**How to complete this task**
Among these records, tally each line with the word "Sciences"; the answer is that number alone.

**Material for this exercise**
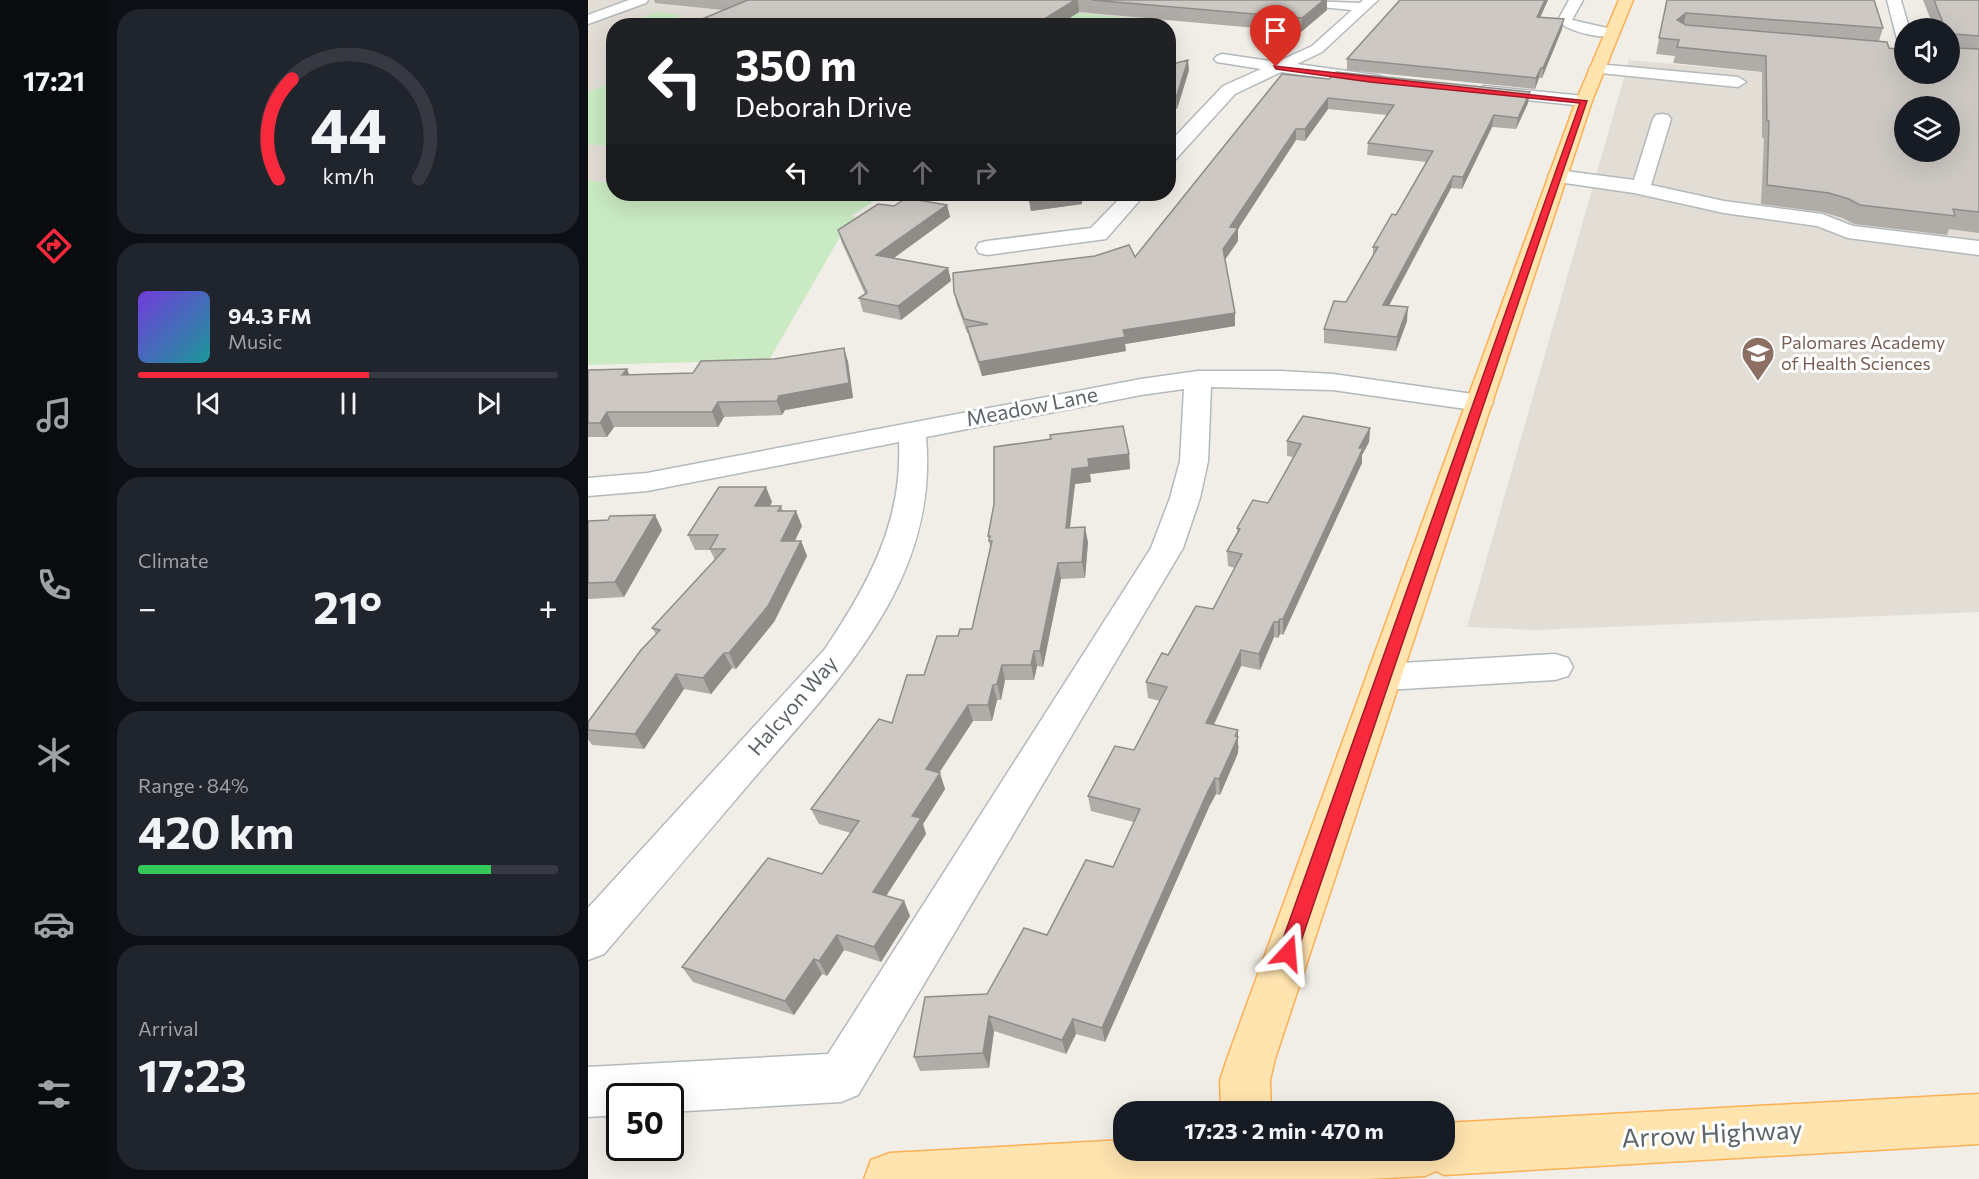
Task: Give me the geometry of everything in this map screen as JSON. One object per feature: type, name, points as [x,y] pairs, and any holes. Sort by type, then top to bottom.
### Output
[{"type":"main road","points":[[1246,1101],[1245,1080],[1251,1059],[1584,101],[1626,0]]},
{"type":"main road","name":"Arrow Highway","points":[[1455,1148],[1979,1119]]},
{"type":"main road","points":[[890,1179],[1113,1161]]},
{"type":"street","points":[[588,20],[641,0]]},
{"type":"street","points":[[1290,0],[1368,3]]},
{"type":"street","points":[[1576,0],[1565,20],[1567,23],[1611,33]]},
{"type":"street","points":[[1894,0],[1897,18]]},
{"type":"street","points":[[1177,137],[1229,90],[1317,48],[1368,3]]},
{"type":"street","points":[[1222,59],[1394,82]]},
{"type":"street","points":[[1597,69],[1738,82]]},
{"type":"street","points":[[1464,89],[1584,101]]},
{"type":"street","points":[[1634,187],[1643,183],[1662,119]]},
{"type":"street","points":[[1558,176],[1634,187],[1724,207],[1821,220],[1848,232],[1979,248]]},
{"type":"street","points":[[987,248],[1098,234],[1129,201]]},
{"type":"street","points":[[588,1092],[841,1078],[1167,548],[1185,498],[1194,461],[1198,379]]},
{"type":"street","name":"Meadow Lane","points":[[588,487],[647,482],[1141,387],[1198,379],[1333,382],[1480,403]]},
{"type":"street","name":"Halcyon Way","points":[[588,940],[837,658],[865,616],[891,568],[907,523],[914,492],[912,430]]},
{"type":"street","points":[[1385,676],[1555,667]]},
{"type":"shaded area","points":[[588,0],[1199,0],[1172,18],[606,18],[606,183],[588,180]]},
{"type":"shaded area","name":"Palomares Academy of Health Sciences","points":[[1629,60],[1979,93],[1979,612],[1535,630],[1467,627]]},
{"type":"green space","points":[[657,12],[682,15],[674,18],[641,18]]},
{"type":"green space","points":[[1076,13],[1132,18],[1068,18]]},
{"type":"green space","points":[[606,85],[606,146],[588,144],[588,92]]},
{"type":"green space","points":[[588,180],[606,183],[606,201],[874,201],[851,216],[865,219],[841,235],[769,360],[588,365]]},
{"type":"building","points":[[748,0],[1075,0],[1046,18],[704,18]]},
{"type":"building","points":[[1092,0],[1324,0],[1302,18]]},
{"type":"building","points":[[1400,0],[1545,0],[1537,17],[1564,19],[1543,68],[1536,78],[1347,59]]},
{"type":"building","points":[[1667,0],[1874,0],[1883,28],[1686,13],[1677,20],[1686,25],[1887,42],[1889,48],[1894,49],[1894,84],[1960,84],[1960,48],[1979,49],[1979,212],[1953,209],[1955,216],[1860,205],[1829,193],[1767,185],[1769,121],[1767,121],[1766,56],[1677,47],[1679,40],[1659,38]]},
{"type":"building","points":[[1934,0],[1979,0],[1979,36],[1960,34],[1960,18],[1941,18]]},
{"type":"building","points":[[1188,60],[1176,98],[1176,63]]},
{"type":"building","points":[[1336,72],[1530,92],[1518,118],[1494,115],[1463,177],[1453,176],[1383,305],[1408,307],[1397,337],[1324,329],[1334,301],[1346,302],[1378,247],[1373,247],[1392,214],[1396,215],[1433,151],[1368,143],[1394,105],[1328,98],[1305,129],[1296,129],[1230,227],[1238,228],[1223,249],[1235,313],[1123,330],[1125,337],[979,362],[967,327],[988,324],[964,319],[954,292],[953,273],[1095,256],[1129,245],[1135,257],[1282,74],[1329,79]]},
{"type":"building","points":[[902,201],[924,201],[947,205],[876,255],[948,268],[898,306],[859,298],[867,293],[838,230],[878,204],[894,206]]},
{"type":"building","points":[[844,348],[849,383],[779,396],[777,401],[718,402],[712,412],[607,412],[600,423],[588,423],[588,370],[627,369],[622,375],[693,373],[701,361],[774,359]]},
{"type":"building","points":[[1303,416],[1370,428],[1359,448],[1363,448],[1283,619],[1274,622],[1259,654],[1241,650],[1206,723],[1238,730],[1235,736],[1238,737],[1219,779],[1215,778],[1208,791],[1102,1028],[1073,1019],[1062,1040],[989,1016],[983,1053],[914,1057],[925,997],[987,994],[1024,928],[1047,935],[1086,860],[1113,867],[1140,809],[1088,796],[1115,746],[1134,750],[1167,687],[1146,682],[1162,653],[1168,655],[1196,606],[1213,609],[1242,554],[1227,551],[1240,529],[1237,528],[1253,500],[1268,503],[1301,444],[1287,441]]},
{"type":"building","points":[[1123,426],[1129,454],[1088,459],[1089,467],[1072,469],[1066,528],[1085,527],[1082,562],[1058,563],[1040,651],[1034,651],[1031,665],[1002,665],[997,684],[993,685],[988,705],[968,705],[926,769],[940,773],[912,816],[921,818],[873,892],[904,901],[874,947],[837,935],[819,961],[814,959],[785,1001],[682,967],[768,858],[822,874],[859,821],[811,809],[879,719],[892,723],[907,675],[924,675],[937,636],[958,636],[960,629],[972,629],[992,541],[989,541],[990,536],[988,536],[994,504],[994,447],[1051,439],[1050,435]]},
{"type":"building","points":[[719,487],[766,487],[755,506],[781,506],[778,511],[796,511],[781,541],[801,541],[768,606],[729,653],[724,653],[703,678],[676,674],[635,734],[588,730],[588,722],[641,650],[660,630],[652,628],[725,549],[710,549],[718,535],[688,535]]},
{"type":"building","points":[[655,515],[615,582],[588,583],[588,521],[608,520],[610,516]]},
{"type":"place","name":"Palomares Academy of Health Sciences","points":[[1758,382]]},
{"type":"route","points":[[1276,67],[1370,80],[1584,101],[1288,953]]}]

**Reply to the task**
2